A questão da xenofobia no Brasil
Enviada em 26/10/2018
Desde a Idade Antiga existem registros de casos de discriminação dirigidas à pessoas de outras origens e culturas, como por exemplo, no Império Romano onde todos os povos que viviam além das fronteiras eram chamados de bárbaros e associados à pessoas não civilizadas, violentas e primitivas. Atualmente, fatos como esse são facilmente identificados no Brasil, e evidenciam a necessidade do combate à xenofobia no país.
O Brasil, apesar de ser um país extremamente miscigenado e repleto de influências culturais de diversas partes do mundo, apresenta um crescente número de casos de xenofobia. Em Janeiro de 2018 a Secretaria Especial de Direitos Humanos constatou que houve um crescimento de 633% das denúncias de xenofobia em comparação com 2014. Segundo o site Politize, a xenofobia no Brasil afeta principalmente os imigrantes africanos, haitianos e venezuelanos. Tais fatos têm se tornado ainda mais evidentes devido ao grande fluxo migratório da Venezuela ao Brasil, que acirrou a tensão entre venezuelanos e brasileiros, e trouxe à tona diversos casos de violência contra os imigrantes.

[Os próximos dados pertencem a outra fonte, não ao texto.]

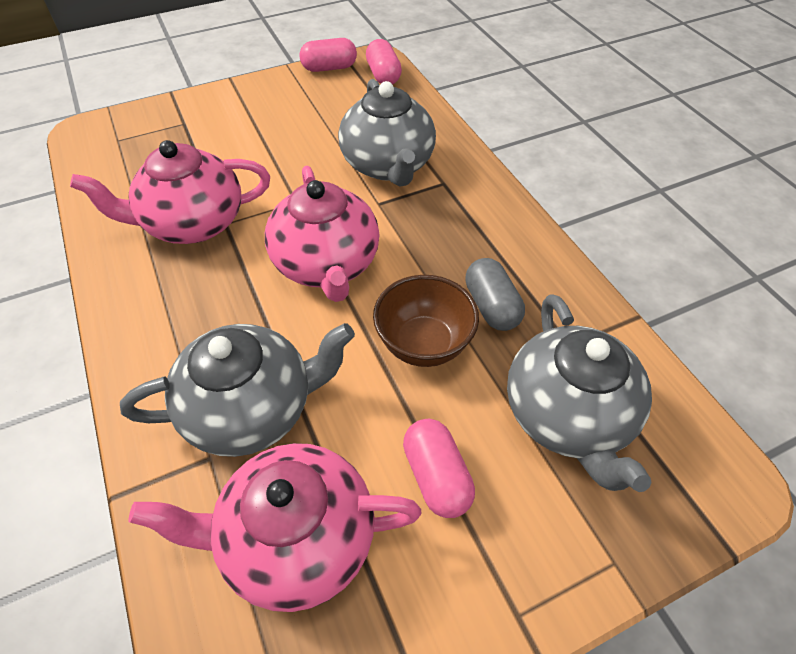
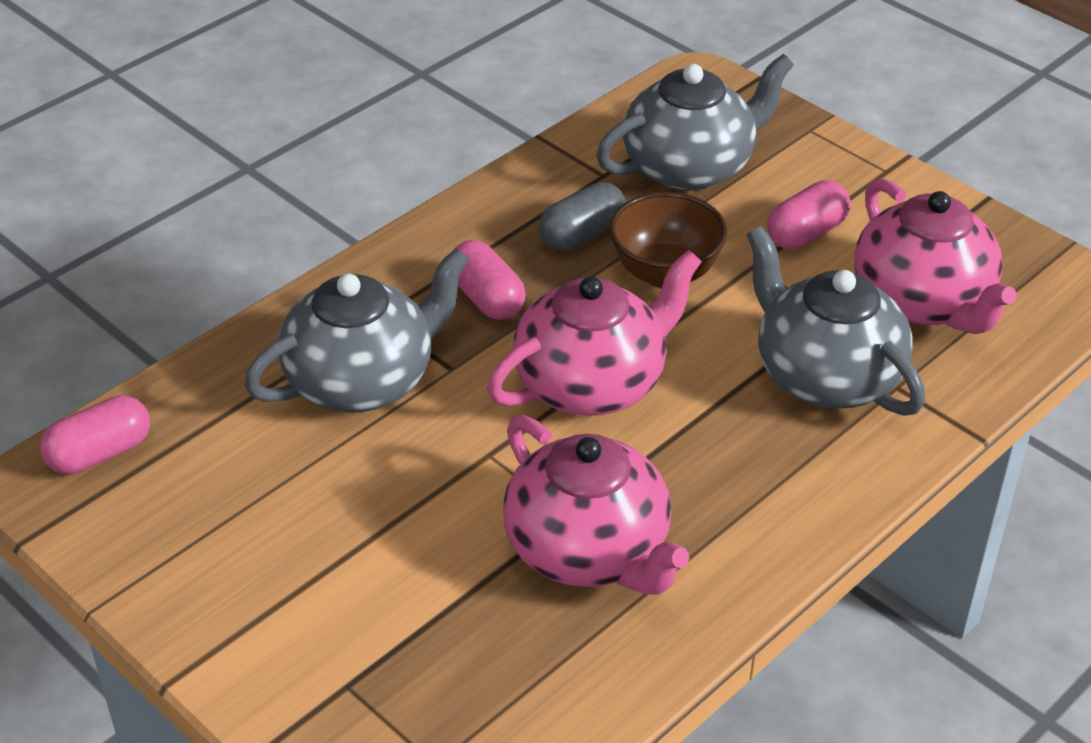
camera: 110 degrees left, 10 degrees down
pink capsule [300,38,357,72] -> pink capsule moved to [454,240,526,320]

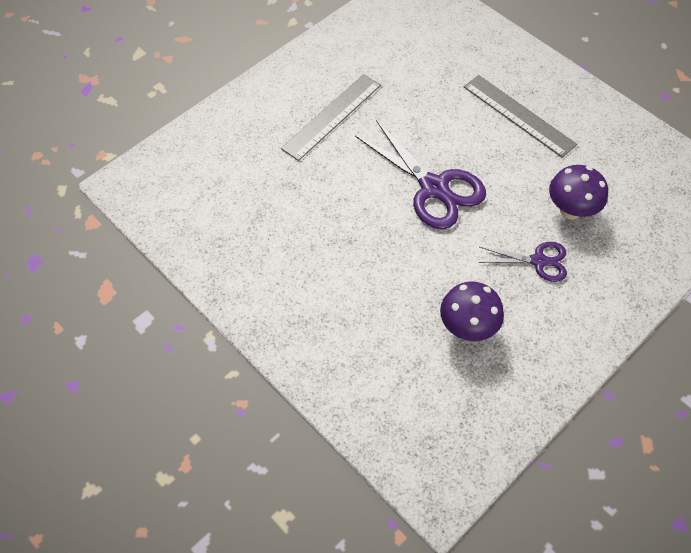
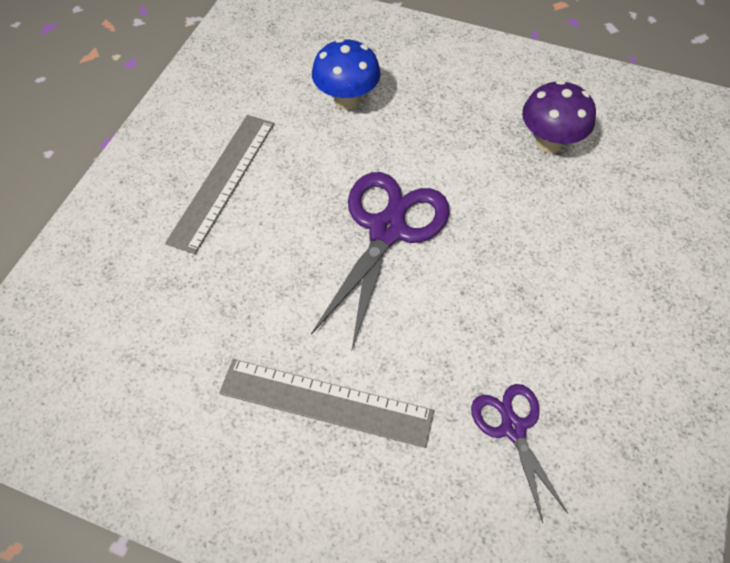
camera: 115 degrees left, 0 degrees up
purple scissors [478,242,567,282] -> purple scissors moved to [471,384,568,523]
purple mushroom [549,165,608,219] -> blue mushroom [312,38,381,110]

Contudo, esse problema está longe de ser solucionado, visto que sustenta-se em questões estruturais da sociedade, como no racismo e no etnocentrismo. Fato que comprova tal afirmação, é a diferença no tratamento dado ao imigrante europeu, que teve sua cultura respeitada e muitas vezes incorporada à cultura brasileira. Além disso, outros impasses aparecem no combate à xenofobia, como falsos esteriótipos, e a susposta ameaça econômica representada pelo imigrantes.
Portanto, medidas são necessárias para lidar com essa questão. O poder legislativo deve propor e aprovar leis de integração e proteção ao imigrante, além de enrijecer as leis que punam casos de xenofobia. O governo federal deve investir e ampliar o atendimento dos Centros de Referência e Atendimento para Imigrantes, e o MEC junto ao Ministério dos Direitos Humanos deve propor campanhas de conscientização e combate à xenofobia.